Des vers! écrire en vers. Mais c’est une folie!
J’en sais de moins timbrés qu’on enferme et qu’on lie!
Morbleu! qui parle en vers? la belle invention!
Est-ce que j’en fais, moi? l’imagination,
Est-ce que j’en ai, moi? Fils de mes propres œuvres,
Il m’a fallu, mon cher, avaler des couleuvres
Pour te donner un jour le plaisir émouvant
De guetter, lyre en main, l’endroit d’où vient le vent!
Ces frivolités-là sagement entendues
Sont bonnes, si l’on veut, à nos heures perdues;
Moi-même, j’ai connu dans une autre maison
Un commis bon enfant qui tournait la chanson.
. . . . . . . . . . . . . . . . . . . . . . . . . .

et plus loin:

Mais je dis que Léon n’est pas même un poète!
Lui, poète, allons donc! que me chantez-vous là,
Moi qui l’ai vu chez nous, pas plus haut que cela!
Comment? qu’a-t-il en lui qui passe l’ordinaire?
C’est un écervelé, c’est un visionnaire,
C’est un simple idiot, et je vous réponds, moi,
Qu’il fera le commerce ou qu’il dira pourquoi!

Voilà un style qui va droit au but, où l’on ne sent pas l’auteur; le mot disparaît dans la clarté même de l’idée, ou plutôt, se collant dessus, ne l’embarrasse dans aucun de ses mouvements, et se prête à l’action.

Mais on m’objectera que toutes ces qualités sont perdues à la scène; bref, qu’il: «n’entendait pas le théâtre»!

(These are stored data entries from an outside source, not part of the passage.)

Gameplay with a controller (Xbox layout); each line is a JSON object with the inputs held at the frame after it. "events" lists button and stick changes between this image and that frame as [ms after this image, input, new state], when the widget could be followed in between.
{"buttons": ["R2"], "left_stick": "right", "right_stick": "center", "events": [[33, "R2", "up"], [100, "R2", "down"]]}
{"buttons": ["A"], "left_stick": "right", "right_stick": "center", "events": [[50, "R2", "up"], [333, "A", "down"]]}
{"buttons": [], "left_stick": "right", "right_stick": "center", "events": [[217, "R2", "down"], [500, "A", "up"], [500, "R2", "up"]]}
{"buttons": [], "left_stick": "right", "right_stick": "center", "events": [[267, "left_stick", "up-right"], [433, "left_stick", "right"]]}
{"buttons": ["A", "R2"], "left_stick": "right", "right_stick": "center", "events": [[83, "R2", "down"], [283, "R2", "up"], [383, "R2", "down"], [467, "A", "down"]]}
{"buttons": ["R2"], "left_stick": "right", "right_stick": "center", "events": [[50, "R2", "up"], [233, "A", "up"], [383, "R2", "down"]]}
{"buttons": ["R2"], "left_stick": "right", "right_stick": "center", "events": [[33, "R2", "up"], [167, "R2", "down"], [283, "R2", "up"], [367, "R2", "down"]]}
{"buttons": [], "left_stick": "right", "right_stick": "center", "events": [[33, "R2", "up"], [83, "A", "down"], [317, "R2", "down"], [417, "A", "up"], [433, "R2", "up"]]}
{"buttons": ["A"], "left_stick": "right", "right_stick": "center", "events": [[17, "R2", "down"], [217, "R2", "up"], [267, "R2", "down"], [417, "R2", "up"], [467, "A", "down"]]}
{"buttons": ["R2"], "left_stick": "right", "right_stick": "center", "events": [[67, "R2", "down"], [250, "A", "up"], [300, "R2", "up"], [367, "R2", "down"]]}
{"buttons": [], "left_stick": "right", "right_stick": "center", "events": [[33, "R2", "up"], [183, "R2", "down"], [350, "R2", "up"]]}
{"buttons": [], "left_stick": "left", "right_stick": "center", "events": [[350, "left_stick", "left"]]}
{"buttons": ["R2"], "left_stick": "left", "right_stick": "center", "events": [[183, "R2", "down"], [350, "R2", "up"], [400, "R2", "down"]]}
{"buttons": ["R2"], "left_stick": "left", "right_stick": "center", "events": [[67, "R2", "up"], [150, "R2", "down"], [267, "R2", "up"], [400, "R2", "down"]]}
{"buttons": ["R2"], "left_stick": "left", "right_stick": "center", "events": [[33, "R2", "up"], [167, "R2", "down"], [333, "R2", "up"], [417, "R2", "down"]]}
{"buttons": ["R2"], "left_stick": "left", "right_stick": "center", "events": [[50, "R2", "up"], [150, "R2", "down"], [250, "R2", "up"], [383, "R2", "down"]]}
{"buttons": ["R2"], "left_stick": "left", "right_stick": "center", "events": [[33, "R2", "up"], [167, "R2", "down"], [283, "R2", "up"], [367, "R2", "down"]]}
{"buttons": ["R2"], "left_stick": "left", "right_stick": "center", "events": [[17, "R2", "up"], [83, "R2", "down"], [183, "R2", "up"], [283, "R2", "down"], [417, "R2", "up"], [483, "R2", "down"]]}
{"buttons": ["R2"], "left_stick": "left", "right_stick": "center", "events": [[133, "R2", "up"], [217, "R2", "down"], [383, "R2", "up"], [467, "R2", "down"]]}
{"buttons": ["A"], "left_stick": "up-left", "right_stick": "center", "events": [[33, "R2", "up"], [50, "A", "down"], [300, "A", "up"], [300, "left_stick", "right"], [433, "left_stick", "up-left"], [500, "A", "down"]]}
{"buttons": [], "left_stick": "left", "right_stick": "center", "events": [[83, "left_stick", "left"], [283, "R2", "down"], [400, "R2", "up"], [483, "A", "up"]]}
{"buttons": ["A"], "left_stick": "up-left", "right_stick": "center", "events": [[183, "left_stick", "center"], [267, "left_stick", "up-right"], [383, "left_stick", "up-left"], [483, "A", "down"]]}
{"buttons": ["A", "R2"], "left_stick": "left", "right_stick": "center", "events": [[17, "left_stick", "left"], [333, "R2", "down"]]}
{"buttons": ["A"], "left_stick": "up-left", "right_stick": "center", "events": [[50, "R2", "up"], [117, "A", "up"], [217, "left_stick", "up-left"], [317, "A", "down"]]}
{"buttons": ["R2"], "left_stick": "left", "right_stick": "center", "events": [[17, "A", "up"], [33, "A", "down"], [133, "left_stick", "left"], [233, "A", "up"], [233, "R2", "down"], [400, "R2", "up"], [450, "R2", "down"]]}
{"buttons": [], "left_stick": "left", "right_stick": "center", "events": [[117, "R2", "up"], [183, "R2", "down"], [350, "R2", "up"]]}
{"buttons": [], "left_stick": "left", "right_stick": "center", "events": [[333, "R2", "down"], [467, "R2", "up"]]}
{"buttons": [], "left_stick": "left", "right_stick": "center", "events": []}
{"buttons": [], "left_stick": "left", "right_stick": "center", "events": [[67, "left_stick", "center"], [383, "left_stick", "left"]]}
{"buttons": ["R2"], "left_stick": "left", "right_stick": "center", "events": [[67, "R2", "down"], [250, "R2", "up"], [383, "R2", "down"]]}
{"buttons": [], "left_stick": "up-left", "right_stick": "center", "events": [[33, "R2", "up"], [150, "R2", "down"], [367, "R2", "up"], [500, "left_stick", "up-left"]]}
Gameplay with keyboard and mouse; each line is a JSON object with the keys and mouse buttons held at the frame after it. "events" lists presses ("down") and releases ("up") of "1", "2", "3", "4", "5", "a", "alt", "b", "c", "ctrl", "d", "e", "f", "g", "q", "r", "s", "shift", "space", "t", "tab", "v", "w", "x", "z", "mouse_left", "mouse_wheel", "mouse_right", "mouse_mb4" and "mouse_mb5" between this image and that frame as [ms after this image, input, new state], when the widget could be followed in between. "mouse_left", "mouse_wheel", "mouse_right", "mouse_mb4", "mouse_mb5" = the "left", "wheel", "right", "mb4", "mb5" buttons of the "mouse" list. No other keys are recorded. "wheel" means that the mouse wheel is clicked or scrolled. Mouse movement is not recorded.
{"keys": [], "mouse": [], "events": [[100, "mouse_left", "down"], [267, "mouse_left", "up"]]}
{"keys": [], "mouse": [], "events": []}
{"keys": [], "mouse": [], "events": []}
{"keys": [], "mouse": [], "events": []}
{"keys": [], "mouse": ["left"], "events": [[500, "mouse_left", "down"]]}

Les soixante-dix-huit représentations de Montarcy, les quatre-vingts d’Hélène Peyron et les cent cinq de la Conjuration d’Amboise témoignent du contraire. Puis il faudrait savoir ce qui convient au théâtre,—et d’abord reconnaître qu’une question y domine toutes les autres: celle du succès, du succès immédiat et lucratif.

Les plus expérimentés s’y trompent,—ne pouvant suivre assez promptement les variations de la mode. Autrefois, on allait au spectacle pour entendre de belles pensées en beau langage; vers 1830, on a aimé la passion furieuse, le rugissement à l’état fixe; plus tard, une action si rapide que les héros n’avaient pas le temps de parler; ensuite la thèse, le but social; après quoi est venue la rage des traits d’esprit; et maintenant toute faveur semble acquise à la reproduction des plus niaises vulgarités.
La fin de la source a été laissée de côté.